Join the Madness

Friday, January 28, 2011

Write Like a Sales Man

I talk to a lot of salesmen every day.  Every fund company, every insurance company, and even referral service companies have representatives calling the office looking to woo business out of us. 

Not all salesmen are created equal, though.

I had one recently that was brand-spanking new.  Nice guy, but he hemmed and hawed and just didn't have a handle on the facts yet. 

I  also had a pro call in.  And he was smoooooth I tell you.  I pride myself on being able to weed out the sales guys, from the people we want to talk to.  It's like filtering through the slush, just on a smaller scale.  A lot of the things that will get you noticed in the slush pile will also get you noticed as a salesman...and it's not always in a good way.

Here's Vicki Rocho's Guide to Writing Like a Salesman

The number one thing that tips me off that I've got a telemarketer on the line is all the noise in the background.  You can hear a hundred other people yapping away in the background.  

This is an awful lot like the unfocused MS, don't you think?  Too many unnecessary characters doing boring/useless things, endless descriptions, or pointless dialogue going on in your story.

Another thing that tips me off is (duh) the info dump.  Rookie salesmen will tell me their name, where they're calling from, and why they're calling.  I appreciate their honesty and cooperation because it makes it so much easier to hang up on them.  

Readers will do the same thing with your story.  Give them too much information up front and they have no reason to read on. Less is more!

Real salesmen only give enough information to keep you on the phone. The pro I had?  His voice was strong, confident.  He told me his name (first only) and asked for my boss by his first name, as if they were buddies.  

If this were your MS -- you'd be starting strong, and leaving questions unanswered.

I asked if I could take a message.  He said he'd try back later.  Real Salesmen never leave a message.  They want to maintain control.  

Your readers are going to have questions, but you want to leave some of them unanswered or you run the risk of losing them.

My new sales guy this week? The umms and aahhs ratted him out.  He's full of enthusiasm, but needs more training and experience to get the job done.

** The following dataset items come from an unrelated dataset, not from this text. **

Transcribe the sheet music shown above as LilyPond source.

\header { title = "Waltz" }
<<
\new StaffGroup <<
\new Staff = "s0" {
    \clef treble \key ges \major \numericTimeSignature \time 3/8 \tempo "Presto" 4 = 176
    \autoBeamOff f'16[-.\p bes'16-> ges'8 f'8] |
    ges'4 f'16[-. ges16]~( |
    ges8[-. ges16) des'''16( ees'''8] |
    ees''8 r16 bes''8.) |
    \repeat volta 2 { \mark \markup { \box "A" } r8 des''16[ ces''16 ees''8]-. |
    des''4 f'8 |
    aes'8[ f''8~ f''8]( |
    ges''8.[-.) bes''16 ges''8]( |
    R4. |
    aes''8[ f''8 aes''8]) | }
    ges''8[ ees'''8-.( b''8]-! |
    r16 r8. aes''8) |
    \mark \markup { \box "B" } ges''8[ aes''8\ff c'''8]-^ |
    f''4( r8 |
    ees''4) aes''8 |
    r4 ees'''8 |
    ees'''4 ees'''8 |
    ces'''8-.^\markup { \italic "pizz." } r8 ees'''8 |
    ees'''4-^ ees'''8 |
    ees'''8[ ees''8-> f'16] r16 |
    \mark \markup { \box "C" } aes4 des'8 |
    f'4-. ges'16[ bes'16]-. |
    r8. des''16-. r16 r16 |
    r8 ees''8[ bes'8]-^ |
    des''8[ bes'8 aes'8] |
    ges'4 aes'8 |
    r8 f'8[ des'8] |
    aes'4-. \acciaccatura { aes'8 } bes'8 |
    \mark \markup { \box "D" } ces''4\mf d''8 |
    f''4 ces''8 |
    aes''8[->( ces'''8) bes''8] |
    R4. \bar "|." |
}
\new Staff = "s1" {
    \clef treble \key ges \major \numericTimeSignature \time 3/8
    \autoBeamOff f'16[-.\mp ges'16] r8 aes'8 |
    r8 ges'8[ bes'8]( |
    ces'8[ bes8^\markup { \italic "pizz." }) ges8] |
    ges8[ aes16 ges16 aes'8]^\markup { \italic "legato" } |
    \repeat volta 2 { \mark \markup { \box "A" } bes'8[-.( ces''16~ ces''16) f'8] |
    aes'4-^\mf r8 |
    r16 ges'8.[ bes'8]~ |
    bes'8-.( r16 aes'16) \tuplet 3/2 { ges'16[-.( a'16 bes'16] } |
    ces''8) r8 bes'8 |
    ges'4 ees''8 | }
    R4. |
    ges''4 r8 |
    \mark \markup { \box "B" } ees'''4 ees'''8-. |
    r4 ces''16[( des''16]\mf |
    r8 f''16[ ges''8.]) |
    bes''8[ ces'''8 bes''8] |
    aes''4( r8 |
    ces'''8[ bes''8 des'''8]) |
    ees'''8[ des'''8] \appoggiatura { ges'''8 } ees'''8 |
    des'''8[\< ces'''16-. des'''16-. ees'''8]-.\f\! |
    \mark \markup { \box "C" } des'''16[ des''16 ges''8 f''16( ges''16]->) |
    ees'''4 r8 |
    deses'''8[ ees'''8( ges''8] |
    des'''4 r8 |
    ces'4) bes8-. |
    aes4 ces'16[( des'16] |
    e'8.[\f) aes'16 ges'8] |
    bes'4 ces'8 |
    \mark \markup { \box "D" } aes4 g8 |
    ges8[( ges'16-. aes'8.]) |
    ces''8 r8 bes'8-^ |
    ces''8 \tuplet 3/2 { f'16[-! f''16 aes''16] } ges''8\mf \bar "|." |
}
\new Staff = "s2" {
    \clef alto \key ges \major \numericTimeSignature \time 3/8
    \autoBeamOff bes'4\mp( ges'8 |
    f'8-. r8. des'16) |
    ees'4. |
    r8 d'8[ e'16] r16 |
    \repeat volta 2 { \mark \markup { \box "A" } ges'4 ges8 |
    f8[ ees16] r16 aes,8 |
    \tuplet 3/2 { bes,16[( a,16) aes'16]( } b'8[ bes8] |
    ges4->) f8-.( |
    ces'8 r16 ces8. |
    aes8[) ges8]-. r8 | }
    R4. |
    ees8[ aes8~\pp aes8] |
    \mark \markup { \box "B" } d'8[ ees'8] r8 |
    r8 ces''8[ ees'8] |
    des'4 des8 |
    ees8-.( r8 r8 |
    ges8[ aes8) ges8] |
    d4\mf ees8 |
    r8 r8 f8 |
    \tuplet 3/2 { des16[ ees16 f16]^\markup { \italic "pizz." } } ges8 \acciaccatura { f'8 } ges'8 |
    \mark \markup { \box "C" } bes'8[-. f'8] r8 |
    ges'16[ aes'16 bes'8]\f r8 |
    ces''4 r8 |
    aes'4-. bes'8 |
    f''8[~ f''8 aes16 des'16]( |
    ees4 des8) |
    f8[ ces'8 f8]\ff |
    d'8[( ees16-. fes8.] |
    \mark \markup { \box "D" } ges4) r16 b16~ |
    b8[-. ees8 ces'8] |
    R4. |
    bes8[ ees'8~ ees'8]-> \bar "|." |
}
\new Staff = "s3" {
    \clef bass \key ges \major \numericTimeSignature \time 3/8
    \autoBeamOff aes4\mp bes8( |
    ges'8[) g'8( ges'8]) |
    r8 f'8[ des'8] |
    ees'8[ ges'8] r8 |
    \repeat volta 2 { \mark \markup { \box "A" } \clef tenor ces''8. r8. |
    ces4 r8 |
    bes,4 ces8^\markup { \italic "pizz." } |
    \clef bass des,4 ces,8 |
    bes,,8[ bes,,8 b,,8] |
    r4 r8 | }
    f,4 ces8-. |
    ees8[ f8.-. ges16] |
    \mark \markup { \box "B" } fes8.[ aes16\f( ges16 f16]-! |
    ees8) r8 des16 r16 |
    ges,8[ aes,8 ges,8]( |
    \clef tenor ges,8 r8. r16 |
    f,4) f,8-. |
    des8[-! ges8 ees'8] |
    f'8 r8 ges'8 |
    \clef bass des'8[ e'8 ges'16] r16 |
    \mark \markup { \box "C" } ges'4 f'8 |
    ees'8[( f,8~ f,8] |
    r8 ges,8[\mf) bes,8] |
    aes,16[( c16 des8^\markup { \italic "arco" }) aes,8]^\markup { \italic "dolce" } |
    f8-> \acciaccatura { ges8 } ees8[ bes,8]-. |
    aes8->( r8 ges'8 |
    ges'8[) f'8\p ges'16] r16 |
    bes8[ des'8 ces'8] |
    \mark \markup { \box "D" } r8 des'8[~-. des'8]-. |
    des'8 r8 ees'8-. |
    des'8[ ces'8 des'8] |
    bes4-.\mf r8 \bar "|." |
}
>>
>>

This is the equivalent of a newbie writer (or the first draft).  Full of big ideas and enthusiasm, but the writer hasn't learned the ropes yet (or alternatively, the MS hasn't been edited).  Lots of potential, just needs more work.

And there you have it...if you want to be picked out of the slush pile, you have to write like a salesman!


Jolene Perry said...

Well done Vicki.
My uncle has been a salesman his whole life and you'd never know it. All you know is he makes you laugh and makes you want whatever he's got going on because it's sure to be the greatest thing EVER.

Jules said...

I'm so glad you explained this because I'm on a "Do not call list." :) I'll be honing my salesman skills.
Jules @ Trying To Get Over The Rainbow

Karen Walker said...

This analogy works for me, Vicki. All these points are so valid.

Paul C said...

You deconstruct well what goes into great salesmanship.

Carolyn V. said...

Ooooo, like the smooth talking salesman!

Love the analogy! You made me laugh in a few places. So great! Have a great weekend Vicki!

Alex J. Cavanaugh said...

Great analogy! I'm a bare bones writer, so don't think I'm guilty of the first one. And like your line about how it makes it easier to hang up on them!

Angela Felsted said...

So how do you know when you're giving too much information up front?

The Good Wifehold said...

Interesting analogy!
It's all a balance though... and there's never one formula.
In my experience I can't stand a salesman - the work speaks for itself.